В залитом светом свечей зале встреч, в нише, где царил аромат сандалового дерева и благовоний, Дукалион прочитал письмо. Бен уложился в несколько строк, написанных синими чернилами четким, аккуратным почерком.
К письму прилагалась заметка, вырезанная из «Нью-Орлинс таймс-пикайун». Заголовок и текст Дукалиона не заинтересовали в отличие от фотоснимка.
Хотя ночные кошмары не могли напугать его, хотя он давно перестал бояться любого человека, рука его задрожала. И газетная вырезка захрустела, трепыхаясь в трясущихся пальцах.
— Плохие новости? — спросил Небо. — Кто-то умер?
— Хуже. Кто-то до сих пор жив. — Дукалион, не веря своим глазам, пристально смотрел на фотографию. Взгляд его был холоднее льда. — Я должен покинуть Ромбук.
Его слова огорчили Небо.
— Последнее время я находил утешение в том, что ты произнесешь молитвы над моей могилой.
— Ты слишком полон жизни, чтобы умереть в обозримом будущем, — ответил Дукалион.
— Сохраняюсь, как зеленый огурчик в маринаде.
— Кроме того, я, возможно, самый последний из тех, к кому может прислушаться Бог.
— А может быть, первый, — возразил Небо с загадочной, идущей от глубокого знания улыбкой. — Ладно. Если собираешься вновь уйти в мир, который находится за этими горами, сначала позволь сделать тебе маленький подарок.
* * *
Как восковые сталагмиты, восковые свечи поднимались с золотых подсвечников, мягко освещая комнату. Стены комнаты были расписаны мандалами, геометрическими фигурами, заключенными в круг и символизирующими космос.

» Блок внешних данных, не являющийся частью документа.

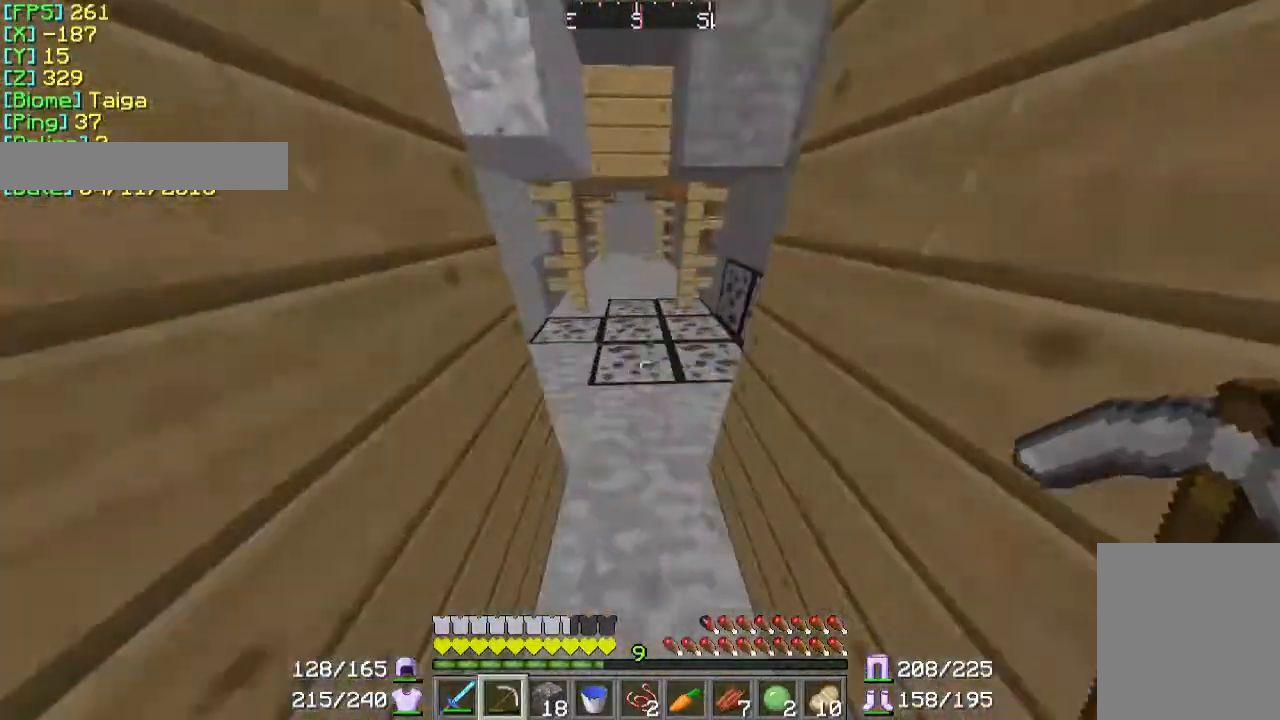
{"keys": ["w"], "mouse": ["left"], "events": []}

Удобно, полулежа, расположившись в кресле, обитом тонким красным шелком, Дукалион смотрел в потолок, который украшали вырезанные из дерева и раскрашенные цветы лотоса.
Небо сидел чуть сбоку, наклонившись над ним, пристально изучая его лицо, словно ученый, расшифровывающий древние свитки сутр. Дукалион не одно десятилетие провел, участвуя в карнавальных шоу, и другие принимали его так, словно не было в нем ничего необычного. Собственно, многие из этих людей тоже участвовали в шоу скорее по выбору, чем по необходимости.

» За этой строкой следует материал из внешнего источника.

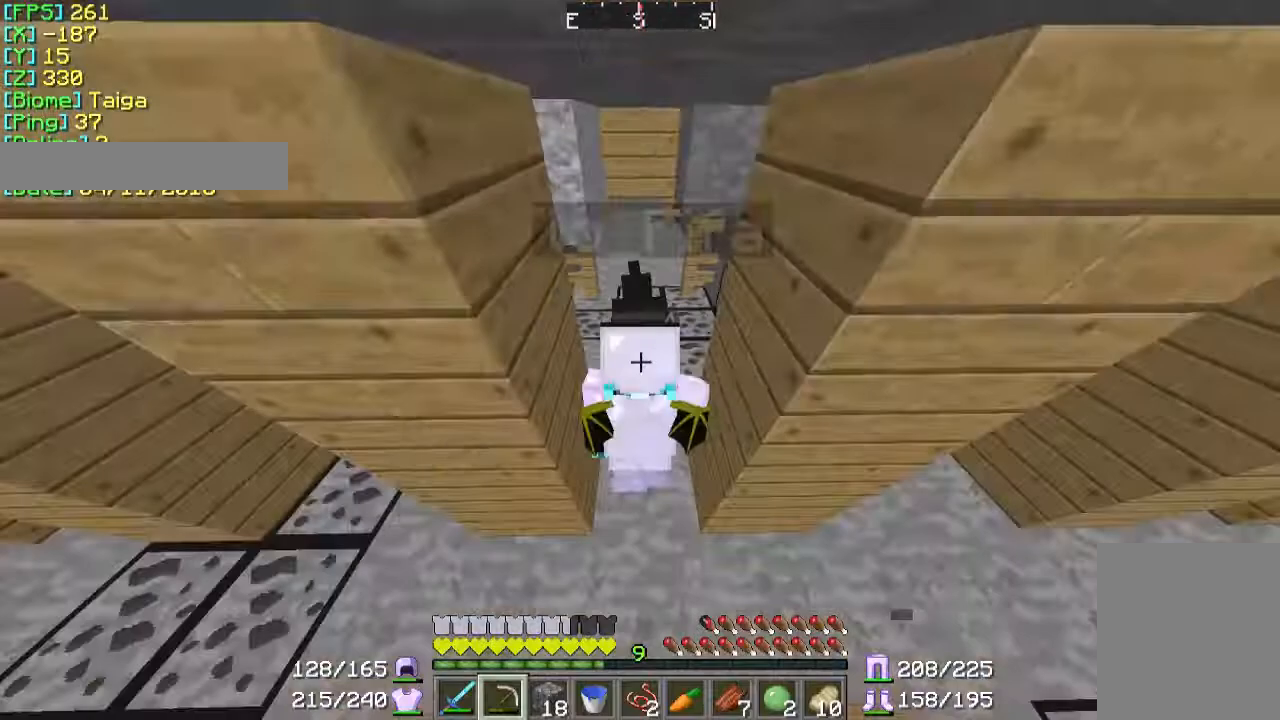
{"keys": ["w"], "mouse": ["left"], "events": []}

Он зарабатывал неплохие деньги, выступая в шоу уродов, которые еще назывались «Десять в одном», потому что обычно в одном шатре показывали десятерых.
На выделенной ему маленькой сцене он всегда сидел в профиль к посыпанному опилками проходу, демонстрируя свою красивую половину лица тем, кто переходил от толстой женщины к каучуковому мужчине. Когда же около него собиралась небольшая толпа, и никто не понимал, что он делает в компании уродов, Дукалион поворачивался, открывая им другую, изуродованную половину лица.
Мужчины ахали, по их телу пробегала дрожь. Женщины падали в обморок, хотя с годами таких слабонервных становилось все меньше.
В шатер пускали только взрослых, от восемнадцати и старше, потому что дети, увидев его, могли на всю жизнь получить психическую травму.
Потом Дукалион вставал к ним анфас и снимал рубашку, чтобы продемонстрировать свое тело до пояса. Толстые рубцы, жуткие шрамы, странные наросты…
Рядом с Небо стоял поднос со множеством тонких стальных игл и крохотных пузырьков с чернилами различных цветов. Монах мастерски наносил татуировку на лицо Дукалиона.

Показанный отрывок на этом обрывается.